Bismillahirrahmanirrahim.
Elhamdülillahi rabbil alemin. Vassalatü vesselamü ala seyyidina Muhammedin ve alihi vesahbihi ecmain. Vemen tebiahü bi ihsanin ila yevmiddin.
Emma ba’dü;
Fekale Rasûlullah sallallahu aleyhi ve sellem.
مَا مِنْ مُسْلِمٍ يَدْخُلُ عَلَىْهِ أَخُوهُ الْـمُسْلِمُ، فَيُلْقِي لَهُ وِسَادَةً إِكْرَامًا لَهُ وَإِعْظَامًا لَهُ، إِلَّا غَفَرَ اللهُ لَهُ. ط ض عَنْ سَلْمَانَ.
Mâ min müslimin yedhulü ‘aleyhi ehûhü’l-müslimü fe-yülkî lehû visâdeten ikrâmen lehû ve i’zâmen lehû illâ ğaferallâhu lehû.
Selman radıyallahu anh’ten.
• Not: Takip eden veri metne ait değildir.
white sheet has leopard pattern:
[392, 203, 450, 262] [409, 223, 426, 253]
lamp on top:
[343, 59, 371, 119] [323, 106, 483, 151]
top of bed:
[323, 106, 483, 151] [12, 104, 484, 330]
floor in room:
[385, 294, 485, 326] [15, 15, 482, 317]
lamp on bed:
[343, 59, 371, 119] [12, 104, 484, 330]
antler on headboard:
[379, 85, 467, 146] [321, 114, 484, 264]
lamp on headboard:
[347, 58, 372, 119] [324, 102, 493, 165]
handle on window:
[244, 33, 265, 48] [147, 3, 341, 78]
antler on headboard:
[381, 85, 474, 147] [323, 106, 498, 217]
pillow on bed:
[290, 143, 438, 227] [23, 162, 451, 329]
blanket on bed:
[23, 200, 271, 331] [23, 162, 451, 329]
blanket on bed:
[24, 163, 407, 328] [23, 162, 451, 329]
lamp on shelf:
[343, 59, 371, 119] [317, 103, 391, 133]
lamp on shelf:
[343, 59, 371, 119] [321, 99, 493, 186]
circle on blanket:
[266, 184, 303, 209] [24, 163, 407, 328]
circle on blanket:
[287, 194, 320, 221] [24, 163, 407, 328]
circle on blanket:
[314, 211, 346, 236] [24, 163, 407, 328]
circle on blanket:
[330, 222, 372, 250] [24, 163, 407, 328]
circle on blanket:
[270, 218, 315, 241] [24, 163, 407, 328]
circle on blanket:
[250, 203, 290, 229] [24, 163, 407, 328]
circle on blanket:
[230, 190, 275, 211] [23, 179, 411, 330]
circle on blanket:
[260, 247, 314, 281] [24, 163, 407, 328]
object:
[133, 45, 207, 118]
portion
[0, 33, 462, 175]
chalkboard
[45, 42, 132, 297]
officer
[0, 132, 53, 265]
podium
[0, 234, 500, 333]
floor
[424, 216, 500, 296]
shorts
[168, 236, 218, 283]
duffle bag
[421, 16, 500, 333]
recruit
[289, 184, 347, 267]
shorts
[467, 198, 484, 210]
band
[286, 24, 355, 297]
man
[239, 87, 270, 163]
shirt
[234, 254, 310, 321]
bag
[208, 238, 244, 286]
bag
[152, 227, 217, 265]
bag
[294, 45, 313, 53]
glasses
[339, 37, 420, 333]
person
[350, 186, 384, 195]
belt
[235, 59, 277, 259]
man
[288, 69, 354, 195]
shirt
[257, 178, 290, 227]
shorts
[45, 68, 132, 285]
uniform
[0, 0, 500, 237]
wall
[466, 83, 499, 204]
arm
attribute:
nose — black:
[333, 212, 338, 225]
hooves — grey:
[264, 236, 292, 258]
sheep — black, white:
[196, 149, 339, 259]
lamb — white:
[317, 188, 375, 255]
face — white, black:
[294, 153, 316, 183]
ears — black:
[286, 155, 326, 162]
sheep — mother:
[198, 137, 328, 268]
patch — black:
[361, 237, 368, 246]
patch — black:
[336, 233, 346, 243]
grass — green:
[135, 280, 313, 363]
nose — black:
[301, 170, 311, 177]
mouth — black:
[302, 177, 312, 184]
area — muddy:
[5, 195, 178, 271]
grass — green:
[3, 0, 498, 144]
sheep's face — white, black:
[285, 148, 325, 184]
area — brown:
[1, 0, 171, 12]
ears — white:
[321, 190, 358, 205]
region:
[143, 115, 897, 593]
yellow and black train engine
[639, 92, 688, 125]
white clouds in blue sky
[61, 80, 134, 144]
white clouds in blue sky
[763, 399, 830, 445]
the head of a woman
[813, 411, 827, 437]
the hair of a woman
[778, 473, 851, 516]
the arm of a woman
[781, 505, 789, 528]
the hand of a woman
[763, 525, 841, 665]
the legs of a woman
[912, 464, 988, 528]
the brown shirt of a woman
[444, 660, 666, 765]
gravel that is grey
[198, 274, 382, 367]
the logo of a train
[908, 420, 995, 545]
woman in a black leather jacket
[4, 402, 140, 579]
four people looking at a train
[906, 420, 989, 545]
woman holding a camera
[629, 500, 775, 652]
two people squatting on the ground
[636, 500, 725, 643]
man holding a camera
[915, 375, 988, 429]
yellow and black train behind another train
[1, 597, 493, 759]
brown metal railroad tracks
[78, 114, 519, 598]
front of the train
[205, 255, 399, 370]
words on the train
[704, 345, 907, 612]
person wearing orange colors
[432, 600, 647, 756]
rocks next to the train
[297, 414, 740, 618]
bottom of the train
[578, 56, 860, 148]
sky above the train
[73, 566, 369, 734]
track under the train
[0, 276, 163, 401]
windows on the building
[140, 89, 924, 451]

Herhalde, Selmanü’l-Farisî hazretleri olmalı.
Buyurmuş ki Peygamber Efendimiz:
Mâ min müslimin. Hiç bir Müslüman kul yoktur ki;
Vedhulü ‘aleyhi ehûhü’l-müslimü. Ona bir Müslüman kardeşi ziyaret için geliyor da, evine giriyor da.
Fe-yülkî lehû visâdeten. O da ona bir yastık atıyor. Al şunu arkana, yaslan diye
İkrâmen lehû. İkram olarak ona, bir iyilik olarak.
Ve i’zâmen lehû. Ve onu yücelterek, büyülterek.
İllâ ğaferallâhu lehû. Allah onu muhakkak mağfiret eder. Bir yastıktan, Cenâb-ı Hakk’ın mağfiretine mazhar oluyor. İkramdan dolayı. Kardeşine ikram olsun diye, onu yüceltmek arzusu ile öyle yapınca; Allah onu mağfiret eder. Bu şeyler yani misafire ikram, Hz. Ali Efendimizin fütüvvetinin şanından, İslam da çok güzel adetlerden birisi. Misafire çokça ikram etmek, böyle yastık bile işte bir ikram oluyor. Buyur arkana yaslan falan diye.
İkinci hadîs-i şerîf,
İbn Abbâs radıyallahu anh’ten, Tirmizî rivayet etmiş. Ahmed b.Hanbel rivayet etmiş.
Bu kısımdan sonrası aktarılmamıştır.